‘The Path’ review: Aaron Paul of ‘Breaking Bad’ in Hulu’s new what-if series
WHEN | WHERE Starts streaming Wednesday on Hulu
GRADE C+
WHAT IT’S ABOUT Eddie Lane (Aaron Paul) belongs to a cult known as the Meyerists, who profess to climb a metaphoric ladder to infinite peace and wisdom. Their mysterious guru is somewhere in Peru, presumably figuring out the final three rungs, but in the compound, Eddie — married to Sarah (Michelle Monaghan) — is having doubts whether the “ladder” even exists. Charismatic compound leader Cal Robertson (Hugh Dancy) has ways of dealing with members of the flock who drift. Jason Katims (“Friday Night Lights,” “Parenthood”) is showrunner, and veteran “Parenthood” producer Jessica Goldberg created.
MY SAY Because of some familiar creators and stars from some familiar series, there’s an easy temptation to think of “The Path” as a what-if series. What if the Bravermans lived in upstate New York instead of Berkeley, and what if they were cultists instead of an extended family prone to periodic piques of emotional unburdening? And what if “Breaking Bad’s” Jesse Pinkman wandered into their midst? Jesse would still be Jesse on some level, the Bravermans still the Bravermans. Emotions would remain outsized, the tears copious, marriages in turmoil — teen lives, too. But at least here they'd all have “e-meter”-like gadgets, “realignment” panic rooms and a mysterious "founder" to set them straight.
If this is your idea of fun, then have at it.
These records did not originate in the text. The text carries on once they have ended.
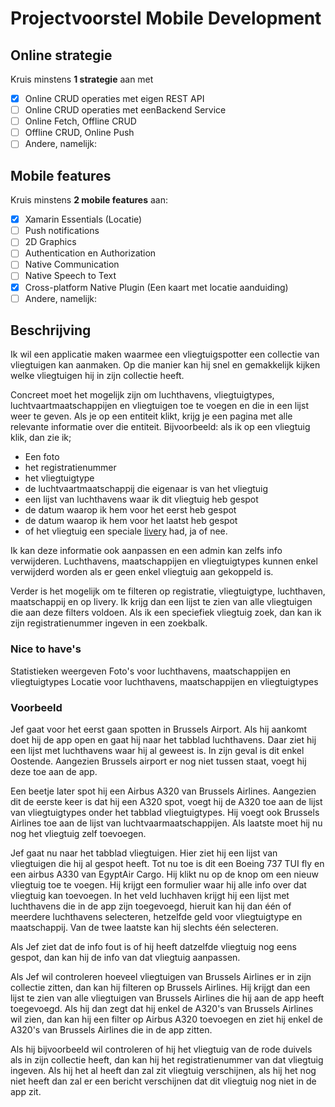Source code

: # Projectvoorstel Mobile Development

## Online strategie

Kruis minstens **1 strategie** aan met

- [x] Online CRUD operaties met eigen REST API
- [ ] Online CRUD operaties met eenBackend Service
- [ ] Online Fetch, Offline CRUD
- [ ] Offline CRUD, Online Push
- [ ] Andere, namelijk:

## Mobile features

Kruis minstens **2 mobile features** aan:

- [x] Xamarin Essentials (Locatie)
- [ ] Push notifications
- [ ] 2D Graphics
- [ ] Authentication en Authorization
- [ ] Native Communication
- [ ] Native Speech to Text
- [x] Cross-platform Native Plugin (Een kaart met locatie aanduiding)
- [ ] Andere, namelijk:

## Beschrijving

Ik wil een applicatie maken waarmee een vliegtuigspotter een collectie van vliegtuigen kan aanmaken. Op die manier kan hij snel en gemakkelijk kijken welke vliegtuigen hij in zijn collectie heeft.

Concreet moet het mogelijk zijn om luchthavens, vliegtuigtypes, luchtvaartmaatschappijen en vliegtuigen toe te voegen en die in een lijst weer te geven. Als je op een entiteit klikt, krijg je een pagina met alle relevante informatie over die entiteit. Bijvoorbeeld: als ik op een vliegtuig klik, dan zie ik;
- Een foto
- het registratienummer
- het vliegtuigtype
- de luchtvaartmaatschappij die eigenaar is van het vliegtuig
- een lijst van luchthavens waar ik dit vliegtuig heb gespot
- de datum waarop ik hem voor het eerst heb gespot
- de datum waarop ik hem voor het laatst heb gespot
- of het vliegtuig een speciale [livery](https://bit.ly/3seIFHW) had, ja of nee.

Ik kan deze informatie ook aanpassen en een admin kan zelfs info verwijderen. Luchthavens, maatschappijen en vliegtuigtypes kunnen enkel verwijderd worden als er geen enkel vliegtuig aan gekoppeld is.

Verder is het mogelijk om te filteren op registratie, vliegtuigtype, luchthaven, maatschappij en op livery. Ik krijg dan een lijst te zien van alle vliegtuigen die aan deze filters voldoen. Als ik een speciefiek vliegtuig zoek, dan kan ik zijn registratienummer ingeven in een zoekbalk.

### Nice to have's
Statistieken weergeven
Foto's voor luchthavens, maatschappijen en vliegtuigtypes
Locatie voor luchthavens, maatschappijen en vliegtuigtypes

### Voorbeeld
Jef gaat voor het eerst gaan spotten in Brussels Airport. Als hij aankomt doet hij de app open en gaat hij naar het tabblad luchthavens. Daar ziet hij een lijst met luchthavens waar hij al geweest is. In zijn geval is dit enkel Oostende. Aangezien Brussels airport er nog niet tussen staat, voegt hij deze toe aan de app.

Een beetje later spot hij een Airbus A320 van Brussels Airlines. Aangezien dit de eerste keer is dat hij een A320 spot, voegt hij de A320 toe aan de lijst van vliegtuigtypes onder het tabblad vliegtuigtypes. Hij voegt ook Brussels Airlines toe aan de lijst van luchtvaarmaatschappijen. Als laatste moet hij nu nog het vliegtuig zelf toevoegen.

Jef gaat nu naar het tabblad vliegtuigen. Hier ziet hij een lijst van vliegtuigen die hij al gespot heeft. Tot nu toe is dit een Boeing 737 TUI fly en een airbus A330 van EgyptAir Cargo. Hij klikt nu op de knop om een nieuw vliegtuig toe te voegen. Hij krijgt een formulier waar hij alle info over dat vliegtuig kan toevoegen. In het veld luchhaven krijgt hij een lijst met luchthavens die in de app zijn toegevoegd, hieruit kan hij dan één of meerdere luchthavens selecteren, hetzelfde geld voor vliegtuigtype en maatschappij. Van de twee laatste kan hij slechts één selecteren.

Als Jef ziet dat de info fout is of hij heeft datzelfde vliegtuig nog eens gespot, dan kan hij de info van dat vliegtuig aanpassen.

Als Jef wil controleren hoeveel vliegtuigen van Brussels Airlines er in zijn collectie zitten, dan kan hij filteren op Brussels Airlines. Hij krijgt dan een lijst te zien van alle vliegtuigen van Brussels Airlines die hij aan de app heeft toegevoegd. Als hij dan zegt dat hij enkel de A320's van Brussels Airlines wil zien, dan kan hij een filter op Airbus A320 toevoegen en ziet hij enkel de A320's van Brussels Airlines die in de app zitten.

Als hij bijvoorbeeld wil controleren of hij het vliegtuig van de rode duivels als in zijn collectie heeft, dan kan hij het registratienummer van dat vliegtuig ingeven. Als hij het al heeft dan zal zit vliegtuig verschijnen, als hij het nog niet heeft dan zal er een bericht verschijnen dat dit vliegtuig nog niet in de app zit.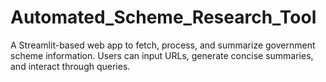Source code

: # Automated_Scheme_Research_Tool
A Streamlit-based web app to fetch, process, and summarize government scheme information. Users can input URLs, generate concise summaries, and interact through queries.
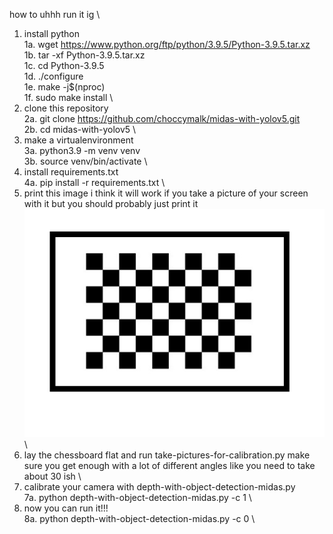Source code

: how to uhhh run it ig \
1. install python \
   1a. wget https://www.python.org/ftp/python/3.9.5/Python-3.9.5.tar.xz \
   1b. tar -xf Python-3.9.5.tar.xz \
   1c. cd Python-3.9.5 \
   1d. ./configure \
   1e. make -j$(nproc) \
   1f. sudo make install \
2. clone this repository \
   2a. git clone https://github.com/choccymalk/midas-with-yolov5.git \
   2b. cd midas-with-yolov5 \
3. make a virtualenvironment \
   3a. python3.9 -m venv venv \
   3b. source venv/bin/activate \
4. install requirements.txt \
   4a. pip install -r requirements.txt \
5. print this image i think it will work if you take a picture of your screen with it but you should probably just print it \
   ![print this](https://github.com/choccymalk/midas-with-yolov5/blob/main/chessboard.jpg?raw=true) \
6. lay the chessboard flat and run take-pictures-for-calibration.py make sure you get enough with a lot of different angles like you need to take about 30 ish \
7. calibrate your camera with depth-with-object-detection-midas.py \
   7a. python depth-with-object-detection-midas.py -c 1 \
8. now you can run it!!! \
   8a. python depth-with-object-detection-midas.py -c 0 \
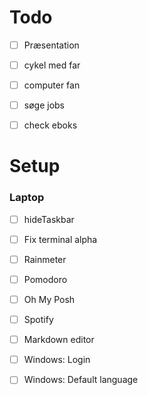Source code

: # Todo
- [ ] Præsentation
- [ ] cykel med far
- [ ] computer fan
- [ ] søge jobs
- [ ] check eboks


# Setup
### Laptop
- [ ] hideTaskbar
- [ ] Fix terminal alpha
- [ ] Rainmeter
- [ ] Pomodoro
- [ ] Oh My Posh
- [ ] Spotify
- [ ] Markdown editor
- [ ] Windows: Login
- [ ] Windows: Default language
If not, join me in the bar for a drink or two, and we’ll watch reruns of “Parenthood” instead. “The Path” is a grim unburdening, all right, but also that what-if series in search of deeper moorings, and a deeper meaning. Scientology is so thinly disguised here that the Meyerists may as well be called “Scientologists.” The uncanny resemblance serves only as a distraction, or perhaps false promise: Is this a takedown or exploration? Maybe neither, or more likely both, but as an operating principle for an entire series, that gets unwieldy fast. You are asked to relate to characters who are also delusional, probably dangerous, which induces vertigo followed by a shrug: Why bother?
Katims and his protégé Goldberg know better than anyone that TV takes time, and they’ll get it here. “The Path” could, and possibly will, improve. Too bad the early episodes don’t consistently promise that it will.
BOTTOM LINE Grim is “The Path”; also long. Very long.